Structured records live in the database layer; large payloads live in registry-backed storage. Mounts can target local disk, S3-compatible endpoints (including MinIO), GCS, etc., via **`Mount`** and store configuration.

---

## Design reference (V3 direction)

The datalake is evolving from earlier internal versions toward a fuller **V3** canonical model.
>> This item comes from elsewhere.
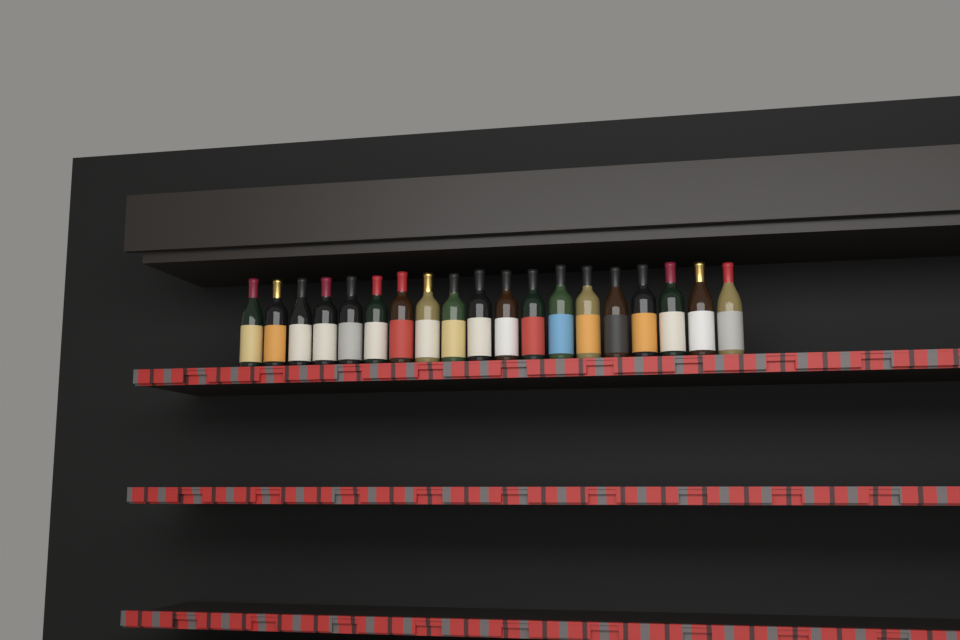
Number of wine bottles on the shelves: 19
The sections below summarize that direction; they are **not** an exhaustive API spec.

### Implementation status (historical labels)

- **V1** — older `mtrix`-era datalake (packaging and loading).
- **V2** — current `mindtrace.datalake` center of gravity (`Datum`, queries, etc.).
- **V3** — design direction: clearer entities, registry mounts, service-oriented access.

### Canonical V3 concepts

- **Collection**, **CollectionItem**, **AssetRetention**
- **StorageRef**, **Asset**
- **Annotation** schema/set/record model
- **Datum**, **DatasetVersion**
- **DatasetBuilder** (helper for constructing new versions — not the same as a persisted version record)
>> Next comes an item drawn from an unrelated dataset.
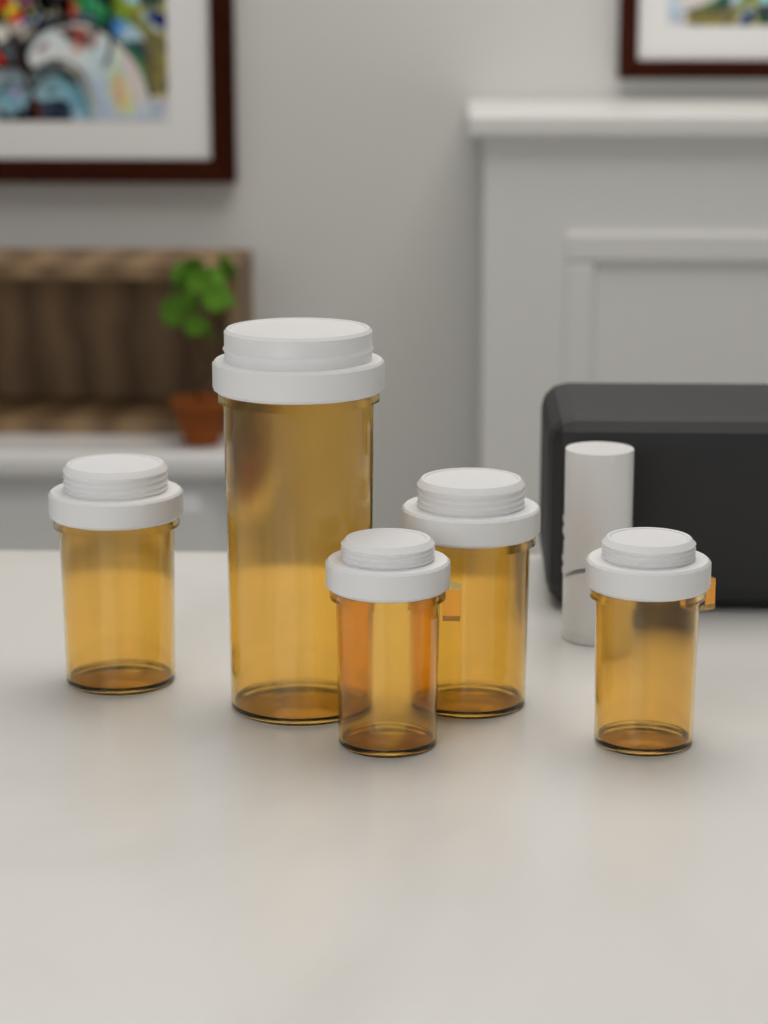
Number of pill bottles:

### Entity relationships (conceptual)

```mermaid
erDiagram
    STORAGE_REF ||--|| ASSET : "locates"
    ASSET ||--o{ COLLECTION_ITEM : "included by"
    COLLECTION ||--o{ COLLECTION_ITEM : "contains"
    ASSET ||--o{ ASSET_RETENTION : "retained by"
    COLLECTION ||--o{ ASSET_RETENTION : "may import/pin"
    ASSET ||--o{ DATUM : "used by role refs"
    DATASET_VERSION ||--o{ DATUM : "manifest contains"
    DATASET_VERSION ||--o{ ANNOTATION_SET : "may include"
    ANNOTATION_SET ||--o{ ANNOTATION_RECORD : "contains"
    DATUM ||--o{ ANNOTATION_RECORD : "annotated by"
    ANNOTATION_SOURCE ||--o{ ANNOTATION_RECORD : "source for"
```

### Annotations

V3 aims for first-class annotation types (classification, bbox, mask, keypoint, etc.) with provenance. See `docs/datalake-v3-proposal.md` in the repository for the full proposal.

### Design principles

1. Canonical data should outlive individual workflows.
2. Storage location should be separate from logical identity.
3. Datasets should be immutable views over reusable entities.
4. Annotations should be structured, queryable, and provenance-aware.
5. Collections should not imply destructive ownership of shared assets.
6. Execution systems integrate with the datalake; they do not define its schema.

---

## Built-in Pascal VOC importer

The package includes an importer for **Pascal VOC 2012** (splits, one image per asset, segmentation via class masks, etc.). This is **one** way to load a benchmark into the canonical model; it is separate from service upload/sync/replication flows.

### CLI

```bash
mindtrace-datalake-import-pascal-voc \
  --mongo-db-uri "mongodb://mindtrace:mindtrace@localhost:27017" \
  --mongo-db-name "mindtrace" \
  --root-dir "./data/pascal-voc" \
  --split train \
  --dataset-name "pascal-voc-2012-train" \
  --download
```

Or:

```bash
python -m mindtrace.datalake.importers.pascal_voc \
  --mongo-db-uri "mongodb://mindtrace:mindtrace@localhost:27017" \
  --mongo-db-name "mindtrace" \
  --root-dir "./data/pascal-voc" \
  --split train \
  --dataset-name "pascal-voc-2012-train" \
  --download
```

### Python

```python
from mindtrace.datalake import Datalake, PascalVocImportConfig, import_pascal_voc

with Datalake.create(
    mongo_db_uri="mongodb://mindtrace:mindtrace@localhost:27017",
    mongo_db_name="mindtrace",
) as datalake:
    summary = import_pascal_voc(
        datalake,
        PascalVocImportConfig(
            root_dir="./data/pascal-voc",
            split="train",
            dataset_name="pascal-voc-2012-train",
            download=True,
        ),
    )
    print(summary)
```

Importer notes: reuses downloaded trees when present; overwrite-on-conflict for importer writes; fails if the target `DatasetVersion` already exists.

---

## Jobs and cluster

Jobs should own execution lifecycle; cluster orchestration should resolve datalake inputs/outputs. Task output schemas are not canonical datalake schemas — persist results as datalake entities (e.g. annotation sets/records) when they represent durable data.

---

## What this README is not

This file is an entry point, not a full API reference. For deeper V3 discussion see **`docs/datalake-v3-proposal.md`**. For a practical walkthrough of today’s features, use **[HAPPY_PATH.md](./HAPPY_PATH.md)**.